Macintosh users already have the required software: open FINDER, click on APPLICATIONS, click on UTILITIES, and then click on DISK UTILITY. In fact, the Macintosh Disk Utility will duplicate Macintosh, Windows, and Linux disks alike.
A Second Backup Plan
With today’s hard drives typically having a storage capacity of a terabyte (1,000 gigabytes) or more, it is now practical to create backup images of CD disks and to store them on a hard drive or on flashdrives. After all, one large hard drive can now store hundreds of CD-ROM disk images. Probably the best method is to create .ISO images of the original CD disks. An .ISO “image” file is a method of merging all the files on a CD into a single compressed file according to a defined format.
You can read more about .ISO images in the Wikipedia article at https://en.wikipedia.org/wiki/ISO_image.
The process is somewhat similar to creating a .ZIP file: many files can be combined into a single file for archival purposes. Having a single file simplifies the issue of maintaining backup copies. When needed, you can extract the .ISO file and copy it back to a new, blank CD-ROM disk that will be identical to the original. ISO images are especially useful when the original CD contains hidden files, a common occurrence. The .ISO files will store hidden and non-hidden files alike without any extra intervention required.
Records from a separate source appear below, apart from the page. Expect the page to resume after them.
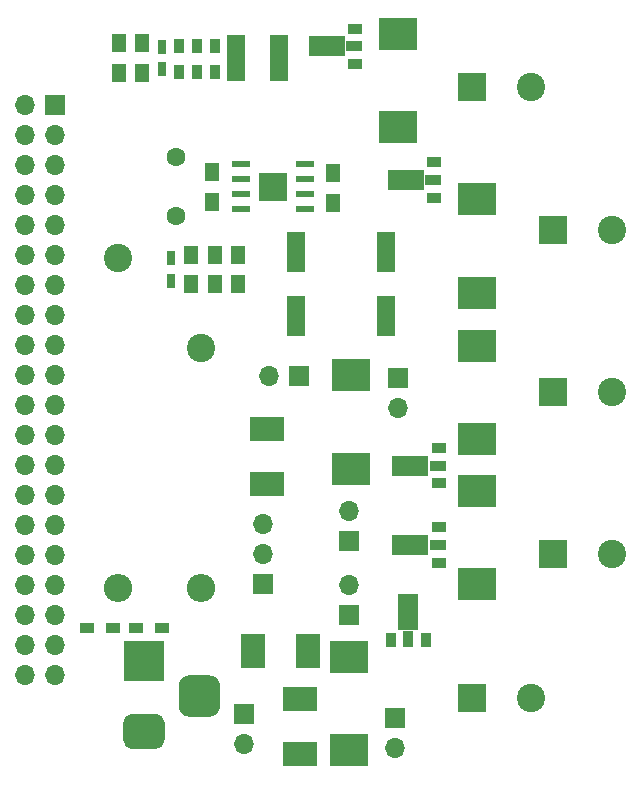
<source format=gts>
%TF.GenerationSoftware,KiCad,Pcbnew,(5.1.6-0-10_14)*%
%TF.CreationDate,2021-03-02T16:37:27+09:00*%
%TF.ProjectId,qPCR-supercap,71504352-2d73-4757-9065-726361702e6b,rev?*%
%TF.SameCoordinates,Original*%
%TF.FileFunction,Soldermask,Top*%
%TF.FilePolarity,Negative*%
%FSLAX46Y46*%
G04 Gerber Fmt 4.6, Leading zero omitted, Abs format (unit mm)*
G04 Created by KiCad (PCBNEW (5.1.6-0-10_14)) date 2021-03-02 16:37:27*
%MOMM*%
%LPD*%
G01*
G04 APERTURE LIST*
%ADD10R,1.600000X3.500000*%
%ADD11R,1.250000X1.500000*%
%ADD12R,2.400000X2.400000*%
%ADD13C,2.400000*%
%ADD14R,0.750000X1.200000*%
%ADD15C,1.600000*%
%ADD16R,3.200000X2.700000*%
%ADD17R,3.500000X3.500000*%
%ADD18R,1.700000X1.700000*%
%ADD19O,1.700000X1.700000*%
%ADD20R,1.500000X4.000000*%
%ADD21R,1.200000X0.900000*%
%ADD22O,2.400000X2.400000*%
%ADD23R,0.900000X1.200000*%
%ADD24R,1.550000X0.600000*%
%ADD25R,1.175000X1.175000*%
%ADD26R,0.900000X1.300000*%
%ADD27R,0.900000X1.475000*%
%ADD28R,1.733000X3.125000*%
%ADD29R,1.300000X0.900000*%
%ADD30R,1.475000X0.900000*%
%ADD31R,3.125000X1.733000*%
%ADD32R,3.000000X2.000000*%
%ADD33R,2.000000X3.000000*%
G04 APERTURE END LIST*
D10*
%TO.C,C1*%
X113500000Y-81400000D03*
X113500000Y-86800000D03*
%TD*%
%TO.C,C2*%
X105900000Y-81400000D03*
X105900000Y-86800000D03*
%TD*%
D11*
%TO.C,C3*%
X101000000Y-81650000D03*
X101000000Y-84150000D03*
%TD*%
%TO.C,C4*%
X99000000Y-81650000D03*
X99000000Y-84150000D03*
%TD*%
D12*
%TO.C,C6*%
X120800000Y-119200000D03*
D13*
X125800000Y-119200000D03*
%TD*%
D12*
%TO.C,C7*%
X127600000Y-106950000D03*
D13*
X132600000Y-106950000D03*
%TD*%
D12*
%TO.C,C8*%
X127600000Y-93250000D03*
D13*
X132600000Y-93250000D03*
%TD*%
D12*
%TO.C,C9*%
X127600000Y-79550000D03*
D13*
X132600000Y-79550000D03*
%TD*%
D12*
%TO.C,C10*%
X120800000Y-67400000D03*
D13*
X125800000Y-67400000D03*
%TD*%
D11*
%TO.C,C5*%
X97000000Y-81650000D03*
X97000000Y-84150000D03*
%TD*%
D14*
%TO.C,C11*%
X95300000Y-81950000D03*
X95300000Y-83850000D03*
%TD*%
D15*
%TO.C,C12*%
X95700000Y-78400000D03*
X95700000Y-73400000D03*
%TD*%
D11*
%TO.C,C13*%
X98800000Y-77150000D03*
X98800000Y-74650000D03*
%TD*%
%TO.C,C14*%
X109000000Y-74750000D03*
X109000000Y-77250000D03*
%TD*%
D14*
%TO.C,C15*%
X94500000Y-65950000D03*
X94500000Y-64050000D03*
%TD*%
D11*
%TO.C,C16*%
X92800000Y-66250000D03*
X92800000Y-63750000D03*
%TD*%
%TO.C,C17*%
X90900000Y-66250000D03*
X90900000Y-63750000D03*
%TD*%
D16*
%TO.C,F1*%
X110500000Y-91850000D03*
X110500000Y-99750000D03*
%TD*%
%TO.C,J1*%
G36*
G01*
X98575000Y-120750000D02*
X96825000Y-120750000D01*
G75*
G02*
X95950000Y-119875000I0J875000D01*
G01*
X95950000Y-118125000D01*
G75*
G02*
X96825000Y-117250000I875000J0D01*
G01*
X98575000Y-117250000D01*
G75*
G02*
X99450000Y-118125000I0J-875000D01*
G01*
X99450000Y-119875000D01*
G75*
G02*
X98575000Y-120750000I-875000J0D01*
G01*
G37*
G36*
G01*
X94000000Y-123500000D02*
X92000000Y-123500000D01*
G75*
G02*
X91250000Y-122750000I0J750000D01*
G01*
X91250000Y-121250000D01*
G75*
G02*
X92000000Y-120500000I750000J0D01*
G01*
X94000000Y-120500000D01*
G75*
G02*
X94750000Y-121250000I0J-750000D01*
G01*
X94750000Y-122750000D01*
G75*
G02*
X94000000Y-123500000I-750000J0D01*
G01*
G37*
D17*
X93000000Y-116000000D03*
%TD*%
D18*
%TO.C,J2*%
X101500000Y-120500000D03*
D19*
X101500000Y-123040000D03*
%TD*%
D18*
%TO.C,J3*%
X106100000Y-91900000D03*
D19*
X103560000Y-91900000D03*
%TD*%
D18*
%TO.C,J4*%
X110400000Y-112100000D03*
D19*
X110400000Y-109560000D03*
%TD*%
D18*
%TO.C,J7*%
X110400000Y-105900000D03*
D19*
X110400000Y-103360000D03*
%TD*%
D18*
%TO.C,J6*%
X114300000Y-120900000D03*
D19*
X114300000Y-123440000D03*
%TD*%
D18*
%TO.C,J8*%
X114500000Y-92100000D03*
D19*
X114500000Y-94640000D03*
%TD*%
D20*
%TO.C,L1*%
X104400000Y-65000000D03*
X100800000Y-65000000D03*
%TD*%
D21*
%TO.C,R1*%
X94500000Y-113200000D03*
X92300000Y-113200000D03*
%TD*%
%TO.C,R2*%
X90400000Y-113200000D03*
X88200000Y-113200000D03*
%TD*%
D13*
%TO.C,R3*%
X90800000Y-81900000D03*
D22*
X90800000Y-109840000D03*
%TD*%
D13*
%TO.C,R4*%
X97800000Y-89500000D03*
D22*
X97800000Y-109820000D03*
%TD*%
D16*
%TO.C,R5*%
X110400000Y-123600000D03*
X110400000Y-115700000D03*
%TD*%
%TO.C,R6*%
X121200000Y-109550000D03*
X121200000Y-101650000D03*
%TD*%
%TO.C,R7*%
X121200000Y-97250000D03*
X121200000Y-89350000D03*
%TD*%
%TO.C,R9*%
X114500000Y-62950000D03*
X114500000Y-70850000D03*
%TD*%
D23*
%TO.C,R10*%
X99000000Y-66200000D03*
X99000000Y-64000000D03*
%TD*%
%TO.C,R11*%
X97500000Y-64000000D03*
X97500000Y-66200000D03*
%TD*%
%TO.C,R12*%
X96000000Y-66200000D03*
X96000000Y-64000000D03*
%TD*%
D24*
%TO.C,U6*%
X101200000Y-73995000D03*
X101200000Y-75265000D03*
X101200000Y-76535000D03*
X101200000Y-77805000D03*
X106600000Y-77805000D03*
X106600000Y-76535000D03*
X106600000Y-75265000D03*
X106600000Y-73995000D03*
D25*
X104487500Y-76487500D03*
X104487500Y-75312500D03*
X103312500Y-76487500D03*
X103312500Y-75312500D03*
%TD*%
D26*
%TO.C,U1*%
X113900000Y-114250000D03*
D27*
X115400000Y-114162500D03*
D26*
X116900000Y-114250000D03*
D28*
X115400000Y-111862500D03*
%TD*%
D29*
%TO.C,U2*%
X117950000Y-107700000D03*
D30*
X117862500Y-106200000D03*
D29*
X117950000Y-104700000D03*
D31*
X115562500Y-106200000D03*
%TD*%
D29*
%TO.C,U3*%
X117950000Y-101000000D03*
D30*
X117862500Y-99500000D03*
D29*
X117950000Y-98000000D03*
D31*
X115562500Y-99500000D03*
%TD*%
D29*
%TO.C,U4*%
X117550000Y-76800000D03*
D30*
X117462500Y-75300000D03*
D29*
X117550000Y-73800000D03*
D31*
X115162500Y-75300000D03*
%TD*%
D29*
%TO.C,U5*%
X110850000Y-65500000D03*
D30*
X110762500Y-64000000D03*
D29*
X110850000Y-62500000D03*
D31*
X108462500Y-64000000D03*
%TD*%
D16*
%TO.C,R8*%
X121200000Y-84850000D03*
X121200000Y-76950000D03*
%TD*%
D19*
%TO.C,J9*%
X82960000Y-74080000D03*
X85500000Y-71540000D03*
X85500000Y-86780000D03*
X82960000Y-86780000D03*
X82960000Y-71540000D03*
X85500000Y-74080000D03*
X82960000Y-69000000D03*
D18*
X85500000Y-69000000D03*
D19*
X85500000Y-96940000D03*
X82960000Y-96940000D03*
X85500000Y-81700000D03*
X82960000Y-81700000D03*
X85500000Y-102020000D03*
X82960000Y-102020000D03*
X85500000Y-84240000D03*
X82960000Y-84240000D03*
X85500000Y-79160000D03*
X82960000Y-79160000D03*
X85500000Y-91860000D03*
X82960000Y-91860000D03*
X85500000Y-114720000D03*
X82960000Y-114720000D03*
X85500000Y-109640000D03*
X82960000Y-109640000D03*
X85500000Y-112180000D03*
X82960000Y-112180000D03*
X85500000Y-89320000D03*
X82960000Y-89320000D03*
X85500000Y-107100000D03*
X82960000Y-107100000D03*
X85500000Y-76620000D03*
X82960000Y-76620000D03*
X85500000Y-104560000D03*
X82960000Y-104560000D03*
X85500000Y-94400000D03*
X82960000Y-94400000D03*
X85500000Y-99480000D03*
X82960000Y-99480000D03*
X85500000Y-117260000D03*
X82960000Y-117260000D03*
%TD*%
D32*
%TO.C,D1*%
X106200000Y-119275000D03*
X106200000Y-123925000D03*
%TD*%
D33*
%TO.C,D2*%
X106925000Y-115200000D03*
X102275000Y-115200000D03*
%TD*%
D32*
%TO.C,D3*%
X103400000Y-101025000D03*
X103400000Y-96375000D03*
%TD*%
D18*
%TO.C,JP1*%
X103100000Y-109500000D03*
D19*
X103100000Y-106960000D03*
X103100000Y-104420000D03*
%TD*%
M02*

</source>
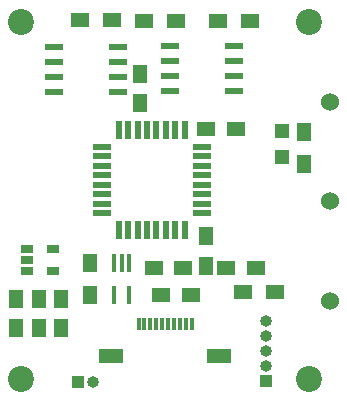
<source format=gts>
G04 #@! TF.FileFunction,Soldermask,Top*
%FSLAX46Y46*%
G04 Gerber Fmt 4.6, Leading zero omitted, Abs format (unit mm)*
G04 Created by KiCad (PCBNEW 4.0.5) date 02/14/18 20:32:28*
%MOMM*%
%LPD*%
G01*
G04 APERTURE LIST*
%ADD10C,0.100000*%
%ADD11R,0.300000X1.000000*%
%ADD12R,2.000000X1.300000*%
%ADD13R,1.500000X1.250000*%
%ADD14R,1.250000X1.500000*%
%ADD15R,1.000000X1.000000*%
%ADD16O,1.000000X1.000000*%
%ADD17R,1.500000X1.300000*%
%ADD18R,1.300000X1.500000*%
%ADD19R,1.060000X0.650000*%
%ADD20R,1.600000X0.550000*%
%ADD21R,0.550000X1.600000*%
%ADD22R,1.550000X0.600000*%
%ADD23R,0.400000X1.500000*%
%ADD24C,1.524000*%
%ADD25C,2.200000*%
%ADD26R,1.200000X1.200000*%
G04 APERTURE END LIST*
D10*
D11*
X115050000Y-81923000D03*
X114550000Y-81923000D03*
X114050000Y-81923000D03*
X113550000Y-81923000D03*
X113050000Y-81923000D03*
X115550000Y-81923000D03*
X116050000Y-81923000D03*
X116550000Y-81923000D03*
X117050000Y-81923000D03*
X117550000Y-81923000D03*
D12*
X110750000Y-84623000D03*
X119850000Y-84623000D03*
D13*
X118765000Y-65405000D03*
X121265000Y-65405000D03*
D14*
X118745000Y-74505500D03*
X118745000Y-77005500D03*
D13*
X114320000Y-77152500D03*
X116820000Y-77152500D03*
X122979500Y-77216000D03*
X120479500Y-77216000D03*
D14*
X102679500Y-82276000D03*
X102679500Y-79776000D03*
X106489500Y-79776000D03*
X106489500Y-82276000D03*
X113157000Y-63226000D03*
X113157000Y-60726000D03*
D13*
X114955000Y-79502000D03*
X117455000Y-79502000D03*
D14*
X104584500Y-79776000D03*
X104584500Y-82276000D03*
D15*
X123825000Y-86741000D03*
D16*
X123825000Y-85471000D03*
X123825000Y-84201000D03*
X123825000Y-82931000D03*
X123825000Y-81661000D03*
D17*
X124603500Y-79248000D03*
X121903500Y-79248000D03*
X116221500Y-56261000D03*
X113521500Y-56261000D03*
X108124000Y-56197500D03*
X110824000Y-56197500D03*
D18*
X108966000Y-79455000D03*
X108966000Y-76755000D03*
D19*
X103611500Y-75567500D03*
X103611500Y-76517500D03*
X103611500Y-77467500D03*
X105811500Y-77467500D03*
X105811500Y-75567500D03*
D20*
X118423000Y-72523000D03*
X118423000Y-71723000D03*
X118423000Y-70923000D03*
X118423000Y-70123000D03*
X118423000Y-69323000D03*
X118423000Y-68523000D03*
X118423000Y-67723000D03*
X118423000Y-66923000D03*
D21*
X116973000Y-65473000D03*
X116173000Y-65473000D03*
X115373000Y-65473000D03*
X114573000Y-65473000D03*
X113773000Y-65473000D03*
X112973000Y-65473000D03*
X112173000Y-65473000D03*
X111373000Y-65473000D03*
D20*
X109923000Y-66923000D03*
X109923000Y-67723000D03*
X109923000Y-68523000D03*
X109923000Y-69323000D03*
X109923000Y-70123000D03*
X109923000Y-70923000D03*
X109923000Y-71723000D03*
X109923000Y-72523000D03*
D21*
X111373000Y-73973000D03*
X112173000Y-73973000D03*
X112973000Y-73973000D03*
X113773000Y-73973000D03*
X114573000Y-73973000D03*
X115373000Y-73973000D03*
X116173000Y-73973000D03*
X116973000Y-73973000D03*
D22*
X105885000Y-58483500D03*
X105885000Y-59753500D03*
X105885000Y-61023500D03*
X105885000Y-62293500D03*
X111285000Y-62293500D03*
X111285000Y-61023500D03*
X111285000Y-59753500D03*
X111285000Y-58483500D03*
X121127500Y-62166500D03*
X121127500Y-60896500D03*
X121127500Y-59626500D03*
X121127500Y-58356500D03*
X115727500Y-58356500D03*
X115727500Y-59626500D03*
X115727500Y-60896500D03*
X115727500Y-62166500D03*
D23*
X112283000Y-76775000D03*
X111633000Y-76775000D03*
X110983000Y-76775000D03*
X110983000Y-79435000D03*
X112283000Y-79435000D03*
D18*
X127063500Y-68342500D03*
X127063500Y-65642500D03*
D24*
X129254000Y-80010000D03*
X129254000Y-71501000D03*
X129254000Y-63119000D03*
D17*
X119808000Y-56261000D03*
X122508000Y-56261000D03*
D25*
X103124000Y-86614000D03*
X127508000Y-56388000D03*
X127508000Y-86614000D03*
X103124000Y-56388000D03*
D26*
X125222000Y-65575000D03*
X125222000Y-67775000D03*
D15*
X107950000Y-86868000D03*
D16*
X109220000Y-86868000D03*
M02*

</source>
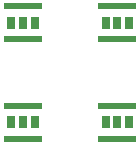
<source format=gbr>
%TF.GenerationSoftware,KiCad,Pcbnew,7.0.6*%
%TF.CreationDate,2023-12-12T11:09:34+00:00*%
%TF.ProjectId,led_holder,6c65645f-686f-46c6-9465-722e6b696361,rev?*%
%TF.SameCoordinates,Original*%
%TF.FileFunction,Paste,Top*%
%TF.FilePolarity,Positive*%
%FSLAX46Y46*%
G04 Gerber Fmt 4.6, Leading zero omitted, Abs format (unit mm)*
G04 Created by KiCad (PCBNEW 7.0.6) date 2023-12-12 11:09:34*
%MOMM*%
%LPD*%
G01*
G04 APERTURE LIST*
%ADD10R,0.750000X1.010000*%
%ADD11R,3.300000X0.500000*%
G04 APERTURE END LIST*
D10*
%TO.C,D4*%
X165000000Y-72400000D03*
X167000000Y-72400000D03*
X166000000Y-72400000D03*
D11*
X166000000Y-73800000D03*
X166000000Y-71000000D03*
%TD*%
D10*
%TO.C,D3*%
X157000000Y-72400000D03*
X159000000Y-72400000D03*
X158000000Y-72400000D03*
D11*
X158000000Y-73800000D03*
X158000000Y-71000000D03*
%TD*%
D10*
%TO.C,D2*%
X165000000Y-64000000D03*
X167000000Y-64000000D03*
X166000000Y-64000000D03*
D11*
X166000000Y-65400000D03*
X166000000Y-62600000D03*
%TD*%
%TO.C,D1*%
X158000000Y-62600000D03*
X158000000Y-65400000D03*
D10*
X158000000Y-64000000D03*
X159000000Y-64000000D03*
X157000000Y-64000000D03*
%TD*%
M02*

</source>
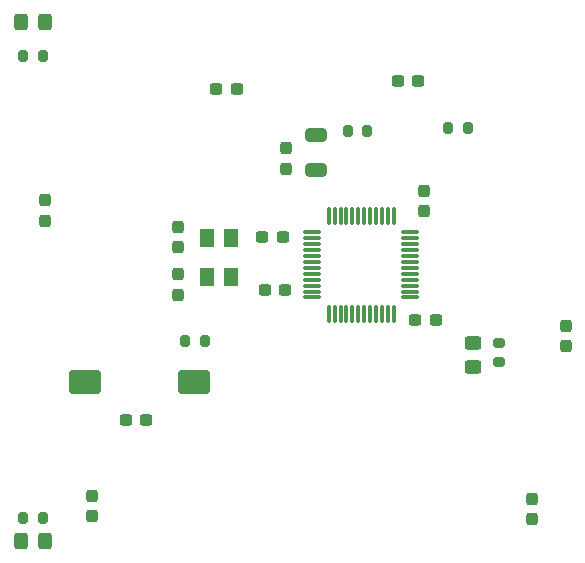
<source format=gbr>
%TF.GenerationSoftware,KiCad,Pcbnew,9.0.0*%
%TF.CreationDate,2025-04-23T22:05:31+03:00*%
%TF.ProjectId,LoRa,4c6f5261-2e6b-4696-9361-645f70636258,rev?*%
%TF.SameCoordinates,Original*%
%TF.FileFunction,Paste,Top*%
%TF.FilePolarity,Positive*%
%FSLAX46Y46*%
G04 Gerber Fmt 4.6, Leading zero omitted, Abs format (unit mm)*
G04 Created by KiCad (PCBNEW 9.0.0) date 2025-04-23 22:05:31*
%MOMM*%
%LPD*%
G01*
G04 APERTURE LIST*
G04 Aperture macros list*
%AMRoundRect*
0 Rectangle with rounded corners*
0 $1 Rounding radius*
0 $2 $3 $4 $5 $6 $7 $8 $9 X,Y pos of 4 corners*
0 Add a 4 corners polygon primitive as box body*
4,1,4,$2,$3,$4,$5,$6,$7,$8,$9,$2,$3,0*
0 Add four circle primitives for the rounded corners*
1,1,$1+$1,$2,$3*
1,1,$1+$1,$4,$5*
1,1,$1+$1,$6,$7*
1,1,$1+$1,$8,$9*
0 Add four rect primitives between the rounded corners*
20,1,$1+$1,$2,$3,$4,$5,0*
20,1,$1+$1,$4,$5,$6,$7,0*
20,1,$1+$1,$6,$7,$8,$9,0*
20,1,$1+$1,$8,$9,$2,$3,0*%
G04 Aperture macros list end*
%ADD10RoundRect,0.200000X-0.275000X0.200000X-0.275000X-0.200000X0.275000X-0.200000X0.275000X0.200000X0*%
%ADD11RoundRect,0.250000X0.450000X-0.325000X0.450000X0.325000X-0.450000X0.325000X-0.450000X-0.325000X0*%
%ADD12RoundRect,0.075000X-0.075000X-0.662500X0.075000X-0.662500X0.075000X0.662500X-0.075000X0.662500X0*%
%ADD13RoundRect,0.075000X-0.662500X-0.075000X0.662500X-0.075000X0.662500X0.075000X-0.662500X0.075000X0*%
%ADD14RoundRect,0.237500X0.300000X0.237500X-0.300000X0.237500X-0.300000X-0.237500X0.300000X-0.237500X0*%
%ADD15RoundRect,0.200000X-0.200000X-0.275000X0.200000X-0.275000X0.200000X0.275000X-0.200000X0.275000X0*%
%ADD16RoundRect,0.250000X-0.325000X-0.450000X0.325000X-0.450000X0.325000X0.450000X-0.325000X0.450000X0*%
%ADD17RoundRect,0.237500X-0.237500X0.300000X-0.237500X-0.300000X0.237500X-0.300000X0.237500X0.300000X0*%
%ADD18RoundRect,0.300000X-1.075000X-0.700000X1.075000X-0.700000X1.075000X0.700000X-1.075000X0.700000X0*%
%ADD19RoundRect,0.200000X0.200000X0.275000X-0.200000X0.275000X-0.200000X-0.275000X0.200000X-0.275000X0*%
%ADD20RoundRect,0.237500X-0.300000X-0.237500X0.300000X-0.237500X0.300000X0.237500X-0.300000X0.237500X0*%
%ADD21R,1.300000X1.600000*%
%ADD22RoundRect,0.237500X0.237500X-0.300000X0.237500X0.300000X-0.237500X0.300000X-0.237500X-0.300000X0*%
%ADD23RoundRect,0.250000X0.650000X-0.325000X0.650000X0.325000X-0.650000X0.325000X-0.650000X-0.325000X0*%
%ADD24RoundRect,0.250000X0.325000X0.450000X-0.325000X0.450000X-0.325000X-0.450000X0.325000X-0.450000X0*%
G04 APERTURE END LIST*
D10*
%TO.C,R3*%
X151500000Y-58825000D03*
X151500000Y-57175000D03*
%TD*%
D11*
%TO.C,D1*%
X149250000Y-57225000D03*
X149250000Y-59275000D03*
%TD*%
D12*
%TO.C,U2*%
X137050000Y-46437500D03*
X137550000Y-46437500D03*
X138050000Y-46437500D03*
X138550000Y-46437500D03*
X139050000Y-46437500D03*
X139550000Y-46437500D03*
X140050000Y-46437500D03*
X140550000Y-46437500D03*
X141050000Y-46437500D03*
X141550000Y-46437500D03*
X142050000Y-46437500D03*
X142550000Y-46437500D03*
D13*
X143962500Y-47850000D03*
X143962500Y-48350000D03*
X143962500Y-48850000D03*
X143962500Y-49350000D03*
X143962500Y-49850000D03*
X143962500Y-50350000D03*
X143962500Y-50850000D03*
X143962500Y-51350000D03*
X143962500Y-51850000D03*
X143962500Y-52350000D03*
X143962500Y-52850000D03*
X143962500Y-53350000D03*
D12*
X142550000Y-54762500D03*
X142050000Y-54762500D03*
X141550000Y-54762500D03*
X141050000Y-54762500D03*
X140550000Y-54762500D03*
X140050000Y-54762500D03*
X139550000Y-54762500D03*
X139050000Y-54762500D03*
X138550000Y-54762500D03*
X138050000Y-54762500D03*
X137550000Y-54762500D03*
X137050000Y-54762500D03*
D13*
X135637500Y-53350000D03*
X135637500Y-52850000D03*
X135637500Y-52350000D03*
X135637500Y-51850000D03*
X135637500Y-51350000D03*
X135637500Y-50850000D03*
X135637500Y-50350000D03*
X135637500Y-49850000D03*
X135637500Y-49350000D03*
X135637500Y-48850000D03*
X135637500Y-48350000D03*
X135637500Y-47850000D03*
%TD*%
D14*
%TO.C,C1*%
X144612500Y-35000000D03*
X142887500Y-35000000D03*
%TD*%
D15*
%TO.C,R6*%
X140325000Y-39250000D03*
X138675000Y-39250000D03*
%TD*%
D16*
%TO.C,D2*%
X110975000Y-30000000D03*
X113025000Y-30000000D03*
%TD*%
D17*
%TO.C,C19*%
X113000000Y-45137500D03*
X113000000Y-46862500D03*
%TD*%
D18*
%TO.C,RESET1*%
X116380000Y-60500000D03*
X125630000Y-60500000D03*
%TD*%
D19*
%TO.C,R1*%
X148825000Y-39000000D03*
X147175000Y-39000000D03*
%TD*%
D15*
%TO.C,R5*%
X111175000Y-72000000D03*
X112825000Y-72000000D03*
%TD*%
D17*
%TO.C,C18*%
X117000000Y-70137500D03*
X117000000Y-71862500D03*
%TD*%
%TO.C,C17*%
X154250000Y-70387500D03*
X154250000Y-72112500D03*
%TD*%
D19*
%TO.C,R4*%
X112825000Y-32900000D03*
X111175000Y-32900000D03*
%TD*%
D20*
%TO.C,C15*%
X127537500Y-35700000D03*
X129262500Y-35700000D03*
%TD*%
%TO.C,C11*%
X144387500Y-55250000D03*
X146112500Y-55250000D03*
%TD*%
D17*
%TO.C,C16*%
X157100000Y-55737500D03*
X157100000Y-57462500D03*
%TD*%
D21*
%TO.C,Y1*%
X128750000Y-51650000D03*
X128750000Y-48350000D03*
X126750000Y-48350000D03*
X126750000Y-51650000D03*
%TD*%
D14*
%TO.C,C4*%
X121612500Y-63750000D03*
X119887500Y-63750000D03*
%TD*%
D15*
%TO.C,R2*%
X124925000Y-57000000D03*
X126575000Y-57000000D03*
%TD*%
D22*
%TO.C,C8*%
X133400000Y-42462500D03*
X133400000Y-40737500D03*
%TD*%
%TO.C,C9*%
X145100000Y-46062500D03*
X145100000Y-44337500D03*
%TD*%
D14*
%TO.C,C12*%
X133162500Y-48200000D03*
X131437500Y-48200000D03*
%TD*%
D17*
%TO.C,C2*%
X124250000Y-47387500D03*
X124250000Y-49112500D03*
%TD*%
D23*
%TO.C,C7*%
X136000000Y-42575000D03*
X136000000Y-39625000D03*
%TD*%
D24*
%TO.C,D3*%
X113025000Y-74000000D03*
X110975000Y-74000000D03*
%TD*%
D22*
%TO.C,C3*%
X124250000Y-53112500D03*
X124250000Y-51387500D03*
%TD*%
D14*
%TO.C,C14*%
X133362500Y-52750000D03*
X131637500Y-52750000D03*
%TD*%
M02*

</source>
Microsoft does not supply software to create .ISO files. However, most third-party CD and DVD burning utilities will add that capability. If you do not presently own a Windows program that creates .ISO images, InfraRecorder at http://infrarecorder.org/ does a great job of creating ISO disks on Windows systems. Best of all, it is free, open-source software that doesn’t include junkware. Insert a disc, click the “Read Disc” button, and select a source drive to read from and destination ISO file to create.
Macintosh users already have all the software needed to create .ISO files; look at Disk Utility as described earlier. Several free Linux utilities are available to copy disks and to create .ISO files; look for the program called K3B or something similar.
A Word About Copyrights
Anytime you make copies of something, you should stop to think about copyright laws. In the U.S., copyright laws generally allow you to make backup copies of anything you legally own for your own personal use. However, you cannot give or sell copies to anyone else without the copyright holder’s permission. As long as you make backup copies and keep them for your own use, you should not have a problem with copyright laws.
Your Action Plans
I’d suggest you look at all the CD-ROM disks you already own. Which ones would be disastrous if they were damaged beyond repair? Make a copy of those disks NOW!
Keep in mind that CD-ROM disks do not last forever. You might want to make new copies every three to five years. It’s well worth the small investment of time and blank disks to safeguard your larger investments in software and data CDs!